In my current models, the Value Axiom corresponds to what we know about quantum systems and the information contained within them. Quantum systems underwrite the classical world and quantum information differs strongly from classical information which is epitomized by the bit, which is a binary, discrete form of information. A unit of quantum information is known as a qubit. A qubit is the smallest possible unit of quantum information. Unlike classical information which is binary and discrete, a qubit is characterized as continuous-valued. It is because of this property of being continuous-valued that it becomes impossible to measure value precisely. This qualitative property or Value corresponds to the ubiquitous nature of Value which is linear and can never be contained within discrete, binary forms of expression.
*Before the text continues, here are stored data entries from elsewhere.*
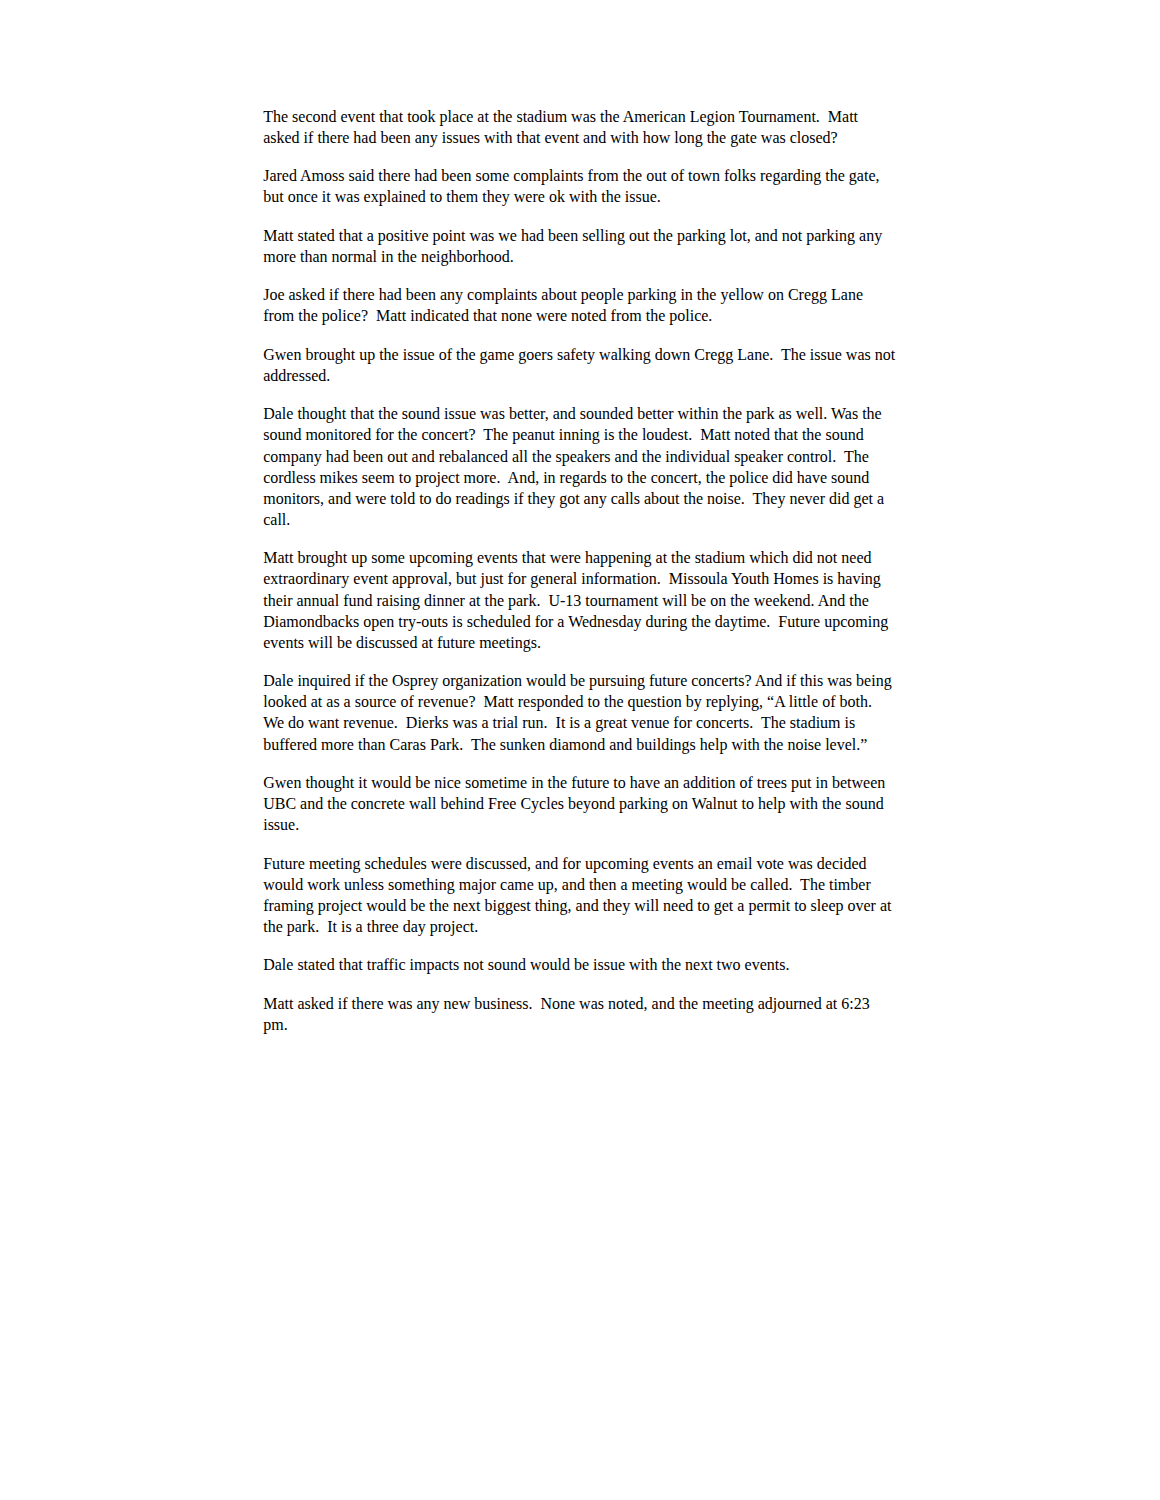The second event that took place at the stadium was the American Legion Tournament. Matt asked if there had been any issues with that event and with how long the gate was closed?
Jared Amoss said there had been some complaints from the out of town folks regarding the gate, but once it was explained to them they were ok with the issue.
Matt stated that a positive point was we had been selling out the parking lot, and not parking any more than normal in the neighborhood.
Joe asked if there had been any complaints about people parking in the yellow on Cregg Lane from the police? Matt indicated that none were noted from the police.
Gwen brought up the issue of the game goers safety walking down Cregg Lane. The issue was not addressed.
Dale thought that the sound issue was better, and sounded better within the park as well. Was the sound monitored for the concert? The peanut inning is the loudest. Matt noted that the sound company had been out and rebalanced all the speakers and the individual speaker control. The cordless mikes seem to project more. And, in regards to the concert, the police did have sound monitors, and were told to do readings if they got any calls about the noise. They never did get a call.
Matt brought up some upcoming events that were happening at the stadium which did not need extraordinary event approval, but just for general information. Missoula Youth Homes is having their annual fund raising dinner at the park. U-13 tournament will be on the weekend. And the Diamondbacks open try-outs is scheduled for a Wednesday during the daytime. Future upcoming events will be discussed at future meetings.
Dale inquired if the Osprey organization would be pursuing future concerts? And if this was being looked at as a source of revenue? Matt responded to the question by replying, “A little of both. We do want revenue. Dierks was a trial run. It is a great venue for concerts. The stadium is buffered more than Caras Park. The sunken diamond and buildings help with the noise level.”
Gwen thought it would be nice sometime in the future to have an addition of trees put in between UBC and the concrete wall behind Free Cycles beyond parking on Walnut to help with the sound issue.
Future meeting schedules were discussed, and for upcoming events an email vote was decided would work unless something major came up, and then a meeting would be called. The timber framing project would be the next biggest thing, and they will need to get a permit to sleep over at the park. It is a three day project.
Dale stated that traffic impacts not sound would be issue with the next two events.
Matt asked if there was any new business. None was noted, and the meeting adjourned at 6:23 pm.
Fundamentally, as an Objective Reality, Value can only be experienced or expressed.

Eric Schwitzgebel said...

Thanks for the comments, folks! I've got lots of feedback from various sources, which I'll need to digest more fully after the weekend. Back soon!

David Duffy said...


https://arxiv.org/abs/1806.09373
tweak 2 parameters in a 2 node autoregressive model and measure 8 different types
of integrated information measures (Fig 3). The different measures, at least, are all over the place.
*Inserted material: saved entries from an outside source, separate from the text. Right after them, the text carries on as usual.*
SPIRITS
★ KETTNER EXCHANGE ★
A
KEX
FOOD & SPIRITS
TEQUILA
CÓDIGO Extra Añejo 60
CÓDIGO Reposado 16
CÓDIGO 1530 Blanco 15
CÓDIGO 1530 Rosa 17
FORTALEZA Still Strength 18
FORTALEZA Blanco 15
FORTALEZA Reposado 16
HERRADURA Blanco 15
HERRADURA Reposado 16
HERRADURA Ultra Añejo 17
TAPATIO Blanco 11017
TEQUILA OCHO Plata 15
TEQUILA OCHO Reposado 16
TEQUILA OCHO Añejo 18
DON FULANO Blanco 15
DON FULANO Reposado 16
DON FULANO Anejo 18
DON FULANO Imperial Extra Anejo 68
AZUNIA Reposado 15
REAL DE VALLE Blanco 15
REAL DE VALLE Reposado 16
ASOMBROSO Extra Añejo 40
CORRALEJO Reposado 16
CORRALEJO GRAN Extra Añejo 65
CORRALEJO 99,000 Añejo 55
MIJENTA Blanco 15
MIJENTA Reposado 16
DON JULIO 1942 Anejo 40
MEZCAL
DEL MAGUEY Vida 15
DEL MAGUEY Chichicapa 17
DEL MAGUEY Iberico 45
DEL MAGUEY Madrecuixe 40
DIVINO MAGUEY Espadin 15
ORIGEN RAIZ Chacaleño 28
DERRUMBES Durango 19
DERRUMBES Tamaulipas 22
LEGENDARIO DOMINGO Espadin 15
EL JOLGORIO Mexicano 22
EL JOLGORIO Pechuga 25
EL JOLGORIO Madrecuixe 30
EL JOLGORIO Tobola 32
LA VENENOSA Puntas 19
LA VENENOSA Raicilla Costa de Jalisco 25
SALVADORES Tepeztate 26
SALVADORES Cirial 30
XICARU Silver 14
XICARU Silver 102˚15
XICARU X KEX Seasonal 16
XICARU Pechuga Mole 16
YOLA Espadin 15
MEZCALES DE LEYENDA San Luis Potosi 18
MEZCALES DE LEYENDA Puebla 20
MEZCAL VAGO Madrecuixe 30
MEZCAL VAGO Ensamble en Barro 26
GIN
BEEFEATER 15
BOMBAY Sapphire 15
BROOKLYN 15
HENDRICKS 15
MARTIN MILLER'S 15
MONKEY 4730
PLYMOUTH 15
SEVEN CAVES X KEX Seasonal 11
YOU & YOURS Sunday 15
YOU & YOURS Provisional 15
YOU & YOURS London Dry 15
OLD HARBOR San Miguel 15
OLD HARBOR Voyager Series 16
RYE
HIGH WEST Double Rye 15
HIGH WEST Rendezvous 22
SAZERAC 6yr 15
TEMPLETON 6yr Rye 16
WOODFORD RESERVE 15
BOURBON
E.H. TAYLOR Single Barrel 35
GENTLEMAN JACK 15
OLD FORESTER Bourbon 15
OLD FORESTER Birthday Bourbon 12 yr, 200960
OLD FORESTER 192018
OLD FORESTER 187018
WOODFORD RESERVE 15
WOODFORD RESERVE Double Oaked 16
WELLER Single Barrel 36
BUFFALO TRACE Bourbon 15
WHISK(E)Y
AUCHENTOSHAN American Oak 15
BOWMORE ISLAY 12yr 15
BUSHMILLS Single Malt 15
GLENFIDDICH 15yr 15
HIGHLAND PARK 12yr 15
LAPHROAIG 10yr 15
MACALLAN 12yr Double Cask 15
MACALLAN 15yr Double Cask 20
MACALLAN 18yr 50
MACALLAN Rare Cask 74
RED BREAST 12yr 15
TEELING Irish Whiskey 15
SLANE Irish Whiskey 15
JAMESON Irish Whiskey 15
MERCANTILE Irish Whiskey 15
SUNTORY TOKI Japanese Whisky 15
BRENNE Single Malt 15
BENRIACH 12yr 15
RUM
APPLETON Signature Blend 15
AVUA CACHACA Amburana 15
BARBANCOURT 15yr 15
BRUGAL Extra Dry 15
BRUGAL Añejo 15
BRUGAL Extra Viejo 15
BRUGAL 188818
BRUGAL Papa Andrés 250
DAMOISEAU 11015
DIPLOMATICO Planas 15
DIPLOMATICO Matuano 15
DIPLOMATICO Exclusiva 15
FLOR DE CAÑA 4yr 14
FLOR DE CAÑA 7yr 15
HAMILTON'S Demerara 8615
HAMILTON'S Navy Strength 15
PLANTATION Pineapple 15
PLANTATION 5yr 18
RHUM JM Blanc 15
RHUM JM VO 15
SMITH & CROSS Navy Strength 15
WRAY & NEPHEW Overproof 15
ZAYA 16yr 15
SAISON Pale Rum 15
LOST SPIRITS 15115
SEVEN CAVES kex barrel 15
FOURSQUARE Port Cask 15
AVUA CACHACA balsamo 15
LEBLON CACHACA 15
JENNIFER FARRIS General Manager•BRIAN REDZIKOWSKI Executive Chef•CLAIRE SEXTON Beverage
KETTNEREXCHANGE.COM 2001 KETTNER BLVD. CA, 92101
There are a few recent papers on IIT for large homogenous networks on the arxiv.

Re SAP's comments, even if IIT has absolutely nothing to do with consciousness, there is still plenty of interest as a measure of network and causal complexity and how it applies to autopoeitic entities.

David Duffy said...

Further to small networks: my understanding of these matters is quite shallow, but if you take the Causal Density measure of integration (see the Mediano paper cited above) to suggest a straightforward relationship to transfer entropy, then
https://arxiv.org/abs/1803.04217
shows a large spread of integration measure values across all possible 3 node setups.

Selection has pruned out the less useful ones in this context of gene regulatory networks. I am partial to the enactivist/Fristonian idea that this extends up to nervous systems too.

Eric Schwitzgebel said...

Thanks, David -- that's very helpful!

Lee: I wonder how much discreteness vs continuity matters at the quantum level. Discreteness at a fine enough grain might be practically similar to continuity, yes?

Jim and SelfAware: Redundancy will in some situations have a very negative impact on Phi, so it's not clear how the math of redundancy will work out for high-Phi networks, I think. Also, I like the idea of "information integration", but I do wonder whether Phi as officially calculated captures what we might want a measure of information integration to capture.

Anonymous said...

Eric,

Discreteness at a fine enough grain can certainly be utilized to “model” the continuity of a linear system, albeit those discrete systems will be constrained by the inherent nature of their discreteness. Nevertheless, one is still confronted by the question of hierarchy. What comes first, a linear system or a discrete system? I think that question can be answered easily enough by definition; a discrete system has determinate boundaries which assert a beginning and an end, whereas a linear system is an indeterminate continuum asserting no beginning or end.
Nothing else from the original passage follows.